Voucher purchased we pressed on through the continuing downpour. Small running streams had now formed but undeterred we oohed and aahed over the Japanese bridge built four centuries before, toured through the oldest house in Hoi An walked through by the latest of the eight generations that had lived there, lurked about an old Cantonese temple (trying, unsuccessfully to mount the spiritual horse for a photo opportunity) and read studiously through an architectural presentation of local construction. Sodden and hungry again, we decided to seek refuge in a nearby cafe. Having become disoriented we ended up back at the same restaurant as last night (The Mermaid) and partook of a satisfying lunch of Cau Lao noodles and groper fillet sliced with bone in and covered in herbs and spices.

Now exhausted from all our experiences and wet through we hurried back to the hotel to dry out and relax ready for our day spa treatment booked for mid afternoon. My overzealous relaxing on the outdoor beds was brought to an abrupt halt as K motioned us in the direction of the day spa.

Dazedly I readied myself hoping I could soon return to that state of bliss. We filled out the required medical information forms, drank the potentially lethal liquid offered and followed our therapist into the changing room where we were told in Vietnamese to ‘’nude up’ and don the plastic undies.
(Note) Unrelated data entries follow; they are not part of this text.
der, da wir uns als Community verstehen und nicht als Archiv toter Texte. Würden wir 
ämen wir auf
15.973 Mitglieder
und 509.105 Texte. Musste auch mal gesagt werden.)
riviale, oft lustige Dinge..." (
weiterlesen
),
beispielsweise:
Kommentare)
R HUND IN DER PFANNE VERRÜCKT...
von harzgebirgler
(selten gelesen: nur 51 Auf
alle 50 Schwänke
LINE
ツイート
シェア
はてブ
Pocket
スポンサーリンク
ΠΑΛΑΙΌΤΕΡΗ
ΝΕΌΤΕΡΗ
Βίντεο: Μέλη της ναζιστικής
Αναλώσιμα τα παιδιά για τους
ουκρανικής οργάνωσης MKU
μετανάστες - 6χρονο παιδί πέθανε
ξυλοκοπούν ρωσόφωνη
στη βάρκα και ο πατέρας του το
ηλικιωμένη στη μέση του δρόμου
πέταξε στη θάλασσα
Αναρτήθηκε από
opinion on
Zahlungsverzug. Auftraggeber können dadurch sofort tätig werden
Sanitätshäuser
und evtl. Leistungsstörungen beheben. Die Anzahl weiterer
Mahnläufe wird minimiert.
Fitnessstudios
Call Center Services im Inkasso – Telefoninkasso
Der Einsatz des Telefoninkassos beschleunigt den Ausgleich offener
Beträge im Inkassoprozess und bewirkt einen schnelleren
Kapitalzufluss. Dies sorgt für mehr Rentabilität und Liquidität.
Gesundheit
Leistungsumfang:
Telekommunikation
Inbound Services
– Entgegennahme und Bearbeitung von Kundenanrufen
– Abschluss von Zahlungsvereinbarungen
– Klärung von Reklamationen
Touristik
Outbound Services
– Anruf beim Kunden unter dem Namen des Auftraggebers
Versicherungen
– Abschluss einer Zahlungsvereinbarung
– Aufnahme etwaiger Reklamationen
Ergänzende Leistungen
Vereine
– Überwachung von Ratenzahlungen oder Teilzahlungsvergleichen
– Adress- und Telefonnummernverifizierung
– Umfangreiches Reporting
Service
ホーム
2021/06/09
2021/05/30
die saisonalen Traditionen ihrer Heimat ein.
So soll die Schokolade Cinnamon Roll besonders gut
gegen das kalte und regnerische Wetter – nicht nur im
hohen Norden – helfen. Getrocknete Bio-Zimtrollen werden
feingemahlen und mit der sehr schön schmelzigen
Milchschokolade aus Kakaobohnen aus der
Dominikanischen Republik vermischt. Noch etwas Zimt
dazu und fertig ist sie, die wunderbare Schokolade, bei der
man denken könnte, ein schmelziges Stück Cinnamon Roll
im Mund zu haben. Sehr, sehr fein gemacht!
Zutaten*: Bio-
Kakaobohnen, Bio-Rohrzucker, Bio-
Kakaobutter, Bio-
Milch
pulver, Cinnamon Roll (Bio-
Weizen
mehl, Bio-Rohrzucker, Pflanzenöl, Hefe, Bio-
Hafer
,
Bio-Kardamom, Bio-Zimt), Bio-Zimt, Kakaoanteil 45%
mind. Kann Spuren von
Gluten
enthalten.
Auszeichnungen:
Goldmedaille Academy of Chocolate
Obediently, dressed in day spa gowns sporting cane sandals we were gently frog marched into our separate treatment rooms. K’s eyes rolled completely around in her head as she was led by the youthful non homosexual boy to her room. Once inside the room I lay face down gazing through the hole in the bed to a bowl of perfectly arranged rocks and waited for the magic to begin. Previous to this my feet were cleaned and energised in a bowl of tepid water alive with large amounts of lemon grass and mint. Ninety minutes of medium/severe manipulation left me pummelled into shape. The over earnest kneading of the scalp and face technique was new to me and not one I would like repeated. The ensuing salt scrub felt like an itch I needed scratching but quite abrasive and aggressive at the same time. I was hoping she would leave me one or two layers of dermis to go home with. Two hours later I was told to shower in the room whereupon she departed and left me unsure whether this was the end. Cleaned and scrubbed literally, I wandered back into reception where I was told to get back to my room so my therapist could then lead me back to reception.
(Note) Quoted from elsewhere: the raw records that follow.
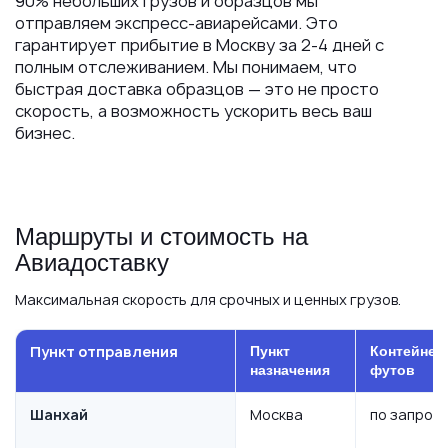
90% небольших грузов и образцов мы
отправляем экспресс-авиарейсами. Это
гарантирует прибытие в Москву за 2-4 дней с
полным отслеживанием. Мы понимаем, что
быстрая доставка образцов — это не просто
скорость, а возможность ускорить весь ваш
бизнес.
Маршруты и стоимость на
Авиадоставку
Максимальная скорость для срочных и ценных грузов.
Пункт отправления
Пункт
Контейнер
назначения
футов
Шанхай
Москва
по запрос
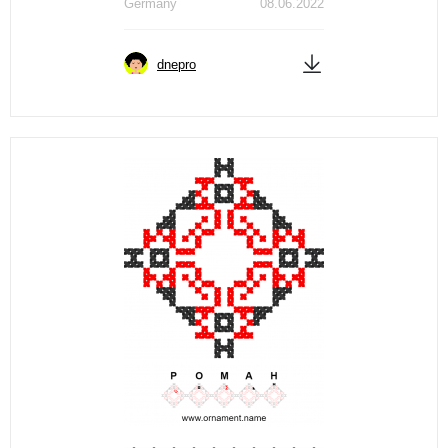
Germany
08.06.2022
dnepro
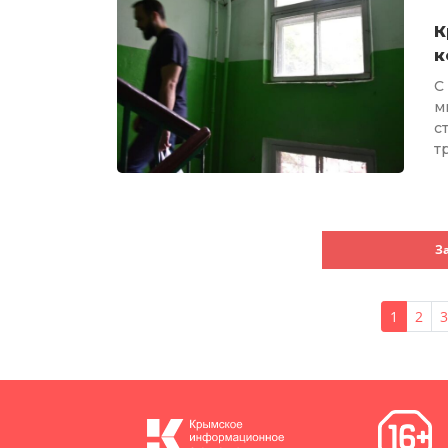
К
к
С
м
с
т
З
1
2
3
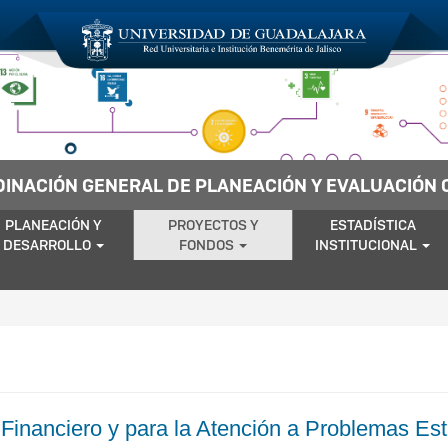
INACIÓN GENERAL DE PLANEACIÓN Y EVALUACIÓN 
PLANEACIÓN Y
PROYECTOS Y
ESTADÍSTICA
DESARROLLO
FONDOS
INSTITUCIONAL
inanciero y para la Atención a Problemas Est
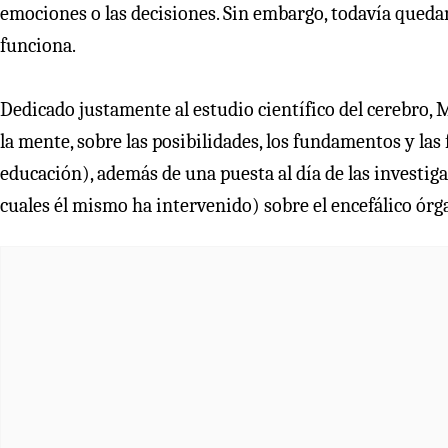
emociones o las decisiones. Sin embargo, todavía qued
funciona.
Dedicado justamente al estudio científico del cerebro, M
la mente, sobre las posibilidades, los fundamentos y las fr
educación), además de una puesta al día de las investi
cuales él mismo ha intervenido) sobre el encefálico órg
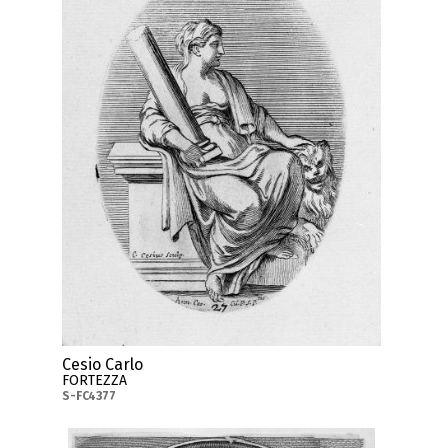
Cesio Carlo
FORTEZZA
S-FC4377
Reunited again, K and I headed back into town briefly to collect my tailor made shoes then back to the happy hour at the resort to relax like Colonials over ginger cocktails in high back rattan chairs wiling away the evening gnawing on bar snacks and waiting for our Vietnamese orders to eat at leisure. Another early night (well we are getting on) ready for a 10am pick up to fly to Hanoi tomorrow.